● **REQUIRED ACTION**:
Put the lines of the material between the line containing "הסעת תלמידים, אילוסטרציה" and the line containing "お店の入り口にもちゃんと表示アリ。", inclusive, into a numbered list, leaving out any blank lines.

● **MATERIAL PROVIDED**:

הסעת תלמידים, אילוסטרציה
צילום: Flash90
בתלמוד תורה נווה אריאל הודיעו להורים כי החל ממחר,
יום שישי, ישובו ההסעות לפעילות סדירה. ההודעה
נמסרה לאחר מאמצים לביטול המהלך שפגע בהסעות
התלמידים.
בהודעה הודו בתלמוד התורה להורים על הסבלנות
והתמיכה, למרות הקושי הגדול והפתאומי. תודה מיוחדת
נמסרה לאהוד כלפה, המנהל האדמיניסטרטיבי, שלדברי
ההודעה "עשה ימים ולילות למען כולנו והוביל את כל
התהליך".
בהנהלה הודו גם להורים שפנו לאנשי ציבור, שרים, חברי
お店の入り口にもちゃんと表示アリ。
...
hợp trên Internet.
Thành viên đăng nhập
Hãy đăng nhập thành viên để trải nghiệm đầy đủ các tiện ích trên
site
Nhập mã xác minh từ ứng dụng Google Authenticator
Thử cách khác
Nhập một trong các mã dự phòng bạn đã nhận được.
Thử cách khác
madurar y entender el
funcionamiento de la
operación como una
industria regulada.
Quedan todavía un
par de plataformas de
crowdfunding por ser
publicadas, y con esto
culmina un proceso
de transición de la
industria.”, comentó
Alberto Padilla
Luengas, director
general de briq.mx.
--
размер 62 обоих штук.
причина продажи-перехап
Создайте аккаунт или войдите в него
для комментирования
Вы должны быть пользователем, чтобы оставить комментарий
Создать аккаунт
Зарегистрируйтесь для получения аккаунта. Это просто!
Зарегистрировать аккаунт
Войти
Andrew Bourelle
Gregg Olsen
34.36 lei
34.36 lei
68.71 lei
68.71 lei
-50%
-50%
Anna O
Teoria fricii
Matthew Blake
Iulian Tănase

● **RESULT OF THIS EXERCISE**:
1. הסעת תלמידים, אילוסטרציה
2. צילום: Flash90
3. בתלמוד תורה נווה אריאל הודיעו להורים כי החל ממחר,
4. יום שישי, ישובו ההסעות לפעילות סדירה. ההודעה
5. נמסרה לאחר מאמצים לביטול המהלך שפגע בהסעות
6. התלמידים.
7. בהודעה הודו בתלמוד התורה להורים על הסבלנות
8. והתמיכה, למרות הקושי הגדול והפתאומי. תודה מיוחדת
9. נמסרה לאהוד כלפה, המנהל האדמיניסטרטיבי, שלדברי
10. ההודעה "עשה ימים ולילות למען כולנו והוביל את כל
11. התהליך".
12. בהנהלה הודו גם להורים שפנו לאנשי ציבור, שרים, חברי
13. お店の入り口にもちゃんと表示アリ。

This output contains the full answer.